Transform a variable from a possibly constrained space to an untransformed space.

Parameters

y (array_like) – Transformed variable.

Returns

x – Variable after inverse transform.

Return type

array_like

sciutils.stats.cauchy_logcdf(x, mu, sigma)

Evaluate the log CDF of the Cauchy distribution.

sciutils.stats.cauchy_logpdf(x, mu, sigma)

Evaluate the log PDF of the Cauchy distribution.

sciutils.stats.evaluate_hpd_levels(pdf, pvals)

Evaluate the levels that include a given fraction of the the probability mass.

Parameters

  • pdf (array_like) – Probability density function evaluated over a regular grid.

  • pvals (array_like or int) – Probability mass to be included within the corresponding level or the number of levels.

Returns

levels – Contour levels of the probability density function that enclose the desired probability mass.

Return type

array_like

sciutils.stats.evaluate_hpd_mass(pdf)

Evaluate the highest posterior density mass excluded from isocontours.

Parameters

pdf (array_like) – Probability density function evaluated over a regular grid.

Returns

excluded – The probability mass excluded at a given isocontour of the pdf.

Return type

array_like

sciutils.stats.evaluate_mode(x, lin=200, **kwargs)

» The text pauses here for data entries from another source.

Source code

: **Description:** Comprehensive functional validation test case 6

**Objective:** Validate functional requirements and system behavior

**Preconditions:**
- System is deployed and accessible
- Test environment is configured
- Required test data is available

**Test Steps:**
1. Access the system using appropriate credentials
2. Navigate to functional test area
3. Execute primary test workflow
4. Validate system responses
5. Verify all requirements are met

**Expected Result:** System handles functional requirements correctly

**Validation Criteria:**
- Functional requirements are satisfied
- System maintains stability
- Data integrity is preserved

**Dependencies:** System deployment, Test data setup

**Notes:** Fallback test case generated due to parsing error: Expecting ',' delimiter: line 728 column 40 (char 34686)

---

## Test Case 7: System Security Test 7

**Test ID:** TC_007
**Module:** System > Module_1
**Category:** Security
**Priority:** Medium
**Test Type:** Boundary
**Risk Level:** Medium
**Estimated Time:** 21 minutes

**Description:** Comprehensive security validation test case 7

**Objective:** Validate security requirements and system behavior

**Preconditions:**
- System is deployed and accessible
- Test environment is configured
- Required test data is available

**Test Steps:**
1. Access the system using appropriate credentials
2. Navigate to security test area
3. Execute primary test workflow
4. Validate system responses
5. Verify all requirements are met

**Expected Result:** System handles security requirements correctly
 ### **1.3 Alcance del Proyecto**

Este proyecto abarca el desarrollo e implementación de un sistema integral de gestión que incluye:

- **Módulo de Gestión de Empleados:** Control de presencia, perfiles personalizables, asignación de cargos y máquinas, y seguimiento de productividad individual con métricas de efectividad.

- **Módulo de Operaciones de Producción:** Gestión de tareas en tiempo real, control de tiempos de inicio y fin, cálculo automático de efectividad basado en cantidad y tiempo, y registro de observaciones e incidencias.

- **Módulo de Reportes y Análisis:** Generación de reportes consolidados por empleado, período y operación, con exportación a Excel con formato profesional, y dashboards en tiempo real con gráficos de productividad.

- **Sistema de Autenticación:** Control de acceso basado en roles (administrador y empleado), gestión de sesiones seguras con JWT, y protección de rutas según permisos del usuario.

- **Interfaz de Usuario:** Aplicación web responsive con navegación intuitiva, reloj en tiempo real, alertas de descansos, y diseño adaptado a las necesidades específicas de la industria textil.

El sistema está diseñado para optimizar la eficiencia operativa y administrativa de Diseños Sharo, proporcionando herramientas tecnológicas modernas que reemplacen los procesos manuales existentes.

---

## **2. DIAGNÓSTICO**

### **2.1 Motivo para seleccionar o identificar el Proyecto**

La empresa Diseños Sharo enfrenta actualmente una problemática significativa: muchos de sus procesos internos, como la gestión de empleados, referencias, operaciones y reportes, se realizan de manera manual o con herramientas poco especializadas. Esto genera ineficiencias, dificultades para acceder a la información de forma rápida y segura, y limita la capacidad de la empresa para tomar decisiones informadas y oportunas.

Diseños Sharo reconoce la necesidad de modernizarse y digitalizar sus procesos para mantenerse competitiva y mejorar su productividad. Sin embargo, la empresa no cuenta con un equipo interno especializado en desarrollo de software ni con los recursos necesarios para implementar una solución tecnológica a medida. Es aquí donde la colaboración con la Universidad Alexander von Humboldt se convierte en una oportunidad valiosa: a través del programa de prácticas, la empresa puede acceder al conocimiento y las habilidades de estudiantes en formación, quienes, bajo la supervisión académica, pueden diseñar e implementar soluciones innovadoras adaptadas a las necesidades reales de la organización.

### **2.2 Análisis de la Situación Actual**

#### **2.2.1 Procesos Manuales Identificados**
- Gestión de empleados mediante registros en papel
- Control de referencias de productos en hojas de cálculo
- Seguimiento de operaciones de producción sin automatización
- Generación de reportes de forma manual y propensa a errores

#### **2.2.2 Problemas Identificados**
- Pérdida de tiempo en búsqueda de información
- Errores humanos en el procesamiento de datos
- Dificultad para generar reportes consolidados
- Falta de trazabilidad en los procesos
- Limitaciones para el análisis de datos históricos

Evaluate the mode of a univariate distribution based on samples using a kernel density estimate.

Parameters

  • x (array_like) – Univariate samples from the distribution.

  • lin (array_like or int) – Sample points at which to evaluate the density estimate or the number of sample points across the range of the data.

  • **kwargs (dict) – Additional arguments passed to the scipy.stats.gaussian_kde constructor.

Returns

mode

Return type

float

sciutils.stats.halfcauchy_logcdf(x, mu, sigma)

Evaluate the log CDF of the half-Cauchy distribution.

sciutils.stats.halfcauchy_logpdf(x, mu, sigma)

Evaluate the log PDF of the half-Cauchy distribution.

sciutils.stats.maybe_build_model(model_code, root='.pystan', **kwargs)

Build a pystan model or retrieve a cached version.

Parameters

  • model_code (str) – Stan model code to build.

  • root (str) – Root directory at which to cache models.

  • **kwargs (dict) – Additional arguments passed to the pystan.StanModel constructor.

Returns

model – Compiled stan model.

Return type

pystan.StanModel

sciutils.stats.normal_logcdf(x, mu, sigma)

Evaluate the log CDF of the normal distribution.

sciutils.stats.normal_logpdf(x, mu, sigma)

Evaluate the log PDF of the normal distribution.